Sidney'de düzenlenen bir sergide mimarlık ajansı CUSP, Cloud City adlı projelerini kamuoyuna tanıttı. Bugün, yaratıcıların eserlerine yükledikleri anlamı elimizden geldiğince tam olarak açıklamaya çalışacağız.
Serginin ana fikrinin, mimari tasarımın genel olarak kenti ve dünyayı nasıl etkilediğini göstermek olduğunu belirtmekte fayda var.

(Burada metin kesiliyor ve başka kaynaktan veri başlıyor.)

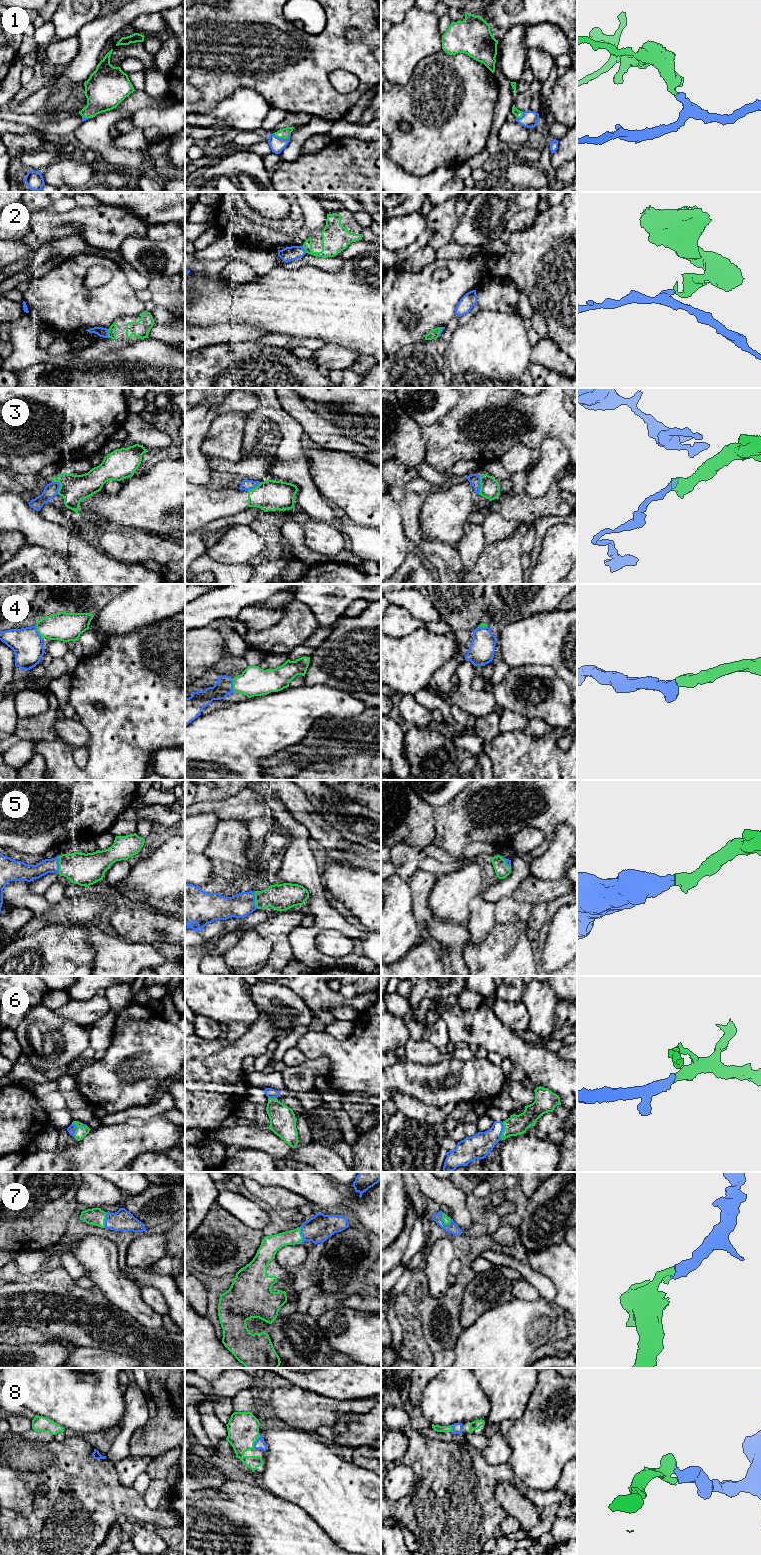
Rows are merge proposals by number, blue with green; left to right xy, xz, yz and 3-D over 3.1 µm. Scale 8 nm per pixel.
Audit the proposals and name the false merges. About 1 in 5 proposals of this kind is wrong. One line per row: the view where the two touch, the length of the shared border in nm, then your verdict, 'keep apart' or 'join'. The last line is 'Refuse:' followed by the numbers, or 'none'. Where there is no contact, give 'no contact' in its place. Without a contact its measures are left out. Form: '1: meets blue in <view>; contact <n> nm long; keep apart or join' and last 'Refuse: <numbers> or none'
1: meets blue in xz; contact 140 nm long; join
2: meets blue in xy; contact 70 nm long; keep apart
3: meets blue in yz; contact 150 nm long; keep apart
4: meets blue in xy; contact 130 nm long; join
5: meets blue in xz; contact 150 nm long; join
6: meets blue in yz; contact 150 nm long; join
7: meets blue in yz; contact 130 nm long; join
8: meets blue in xz; contact 140 nm long; join
Refuse: 2, 3

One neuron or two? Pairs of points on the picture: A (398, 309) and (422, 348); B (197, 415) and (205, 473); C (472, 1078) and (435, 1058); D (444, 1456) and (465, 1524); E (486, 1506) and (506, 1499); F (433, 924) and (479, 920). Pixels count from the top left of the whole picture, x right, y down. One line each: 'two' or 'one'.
A: two
B: one
C: two
D: one
E: two
F: two

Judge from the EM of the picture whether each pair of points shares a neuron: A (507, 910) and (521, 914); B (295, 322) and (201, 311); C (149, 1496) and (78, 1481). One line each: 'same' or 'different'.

CUSP'un baş tasarımcısı Chris Bosse'nin Bulut Şehri heykeline kutsal bir anlam yüklediğini söylemek yanlış olmaz. Tavanın altındaki membranlar bulutları, zeminden çıkıntı yapan beyaz kollar ise yüksek katlı konut binalarını temsil etmektedir. Kompozisyonun amacı tüm 'yüksek binaların' birbirine benzemesi değil, birbirleriyle yakından bağlantılı olmaları ve tutarlı bir bütün oluşturuyor gibi görünmeleridir.
Mimarın amacı, mimarinin ve çevremizdeki dünyanın tek ve bölünmez bir bütün olduğunu göstermekti. Ve eğer düşünürseniz, bu mutlak gerçektir.
Chris Bosse, projelerinde özel bir mikro iklim yaratmasıyla tanınıyor. Binaları – enerji üretiyor, yağmur suyu topluyor ve doğal ışığı en üst düzeye çıkarıyor.
Belki de yakında CUSP stüdyosu hayranlarını sadece sürrealist heykellerle değil, aynı zamanda hepsi bir arada evlerle de memnun edecek.
Nasıl bir deneyim sunuyor? Yaratıcı bir zihin ve açık bir bakış açısı gerektiren bu sergi, Cloud City – CUSP, Sydney’den felsefi bir enstalasyonu anlatıyor. Sergi hakkında daha fazla bilgi almak istiyorum. Neleri içeriyor ve izleyicilere hangi felsefi konuları düşündürüyor? İzlemek için nasıl bir ortam sunuyor?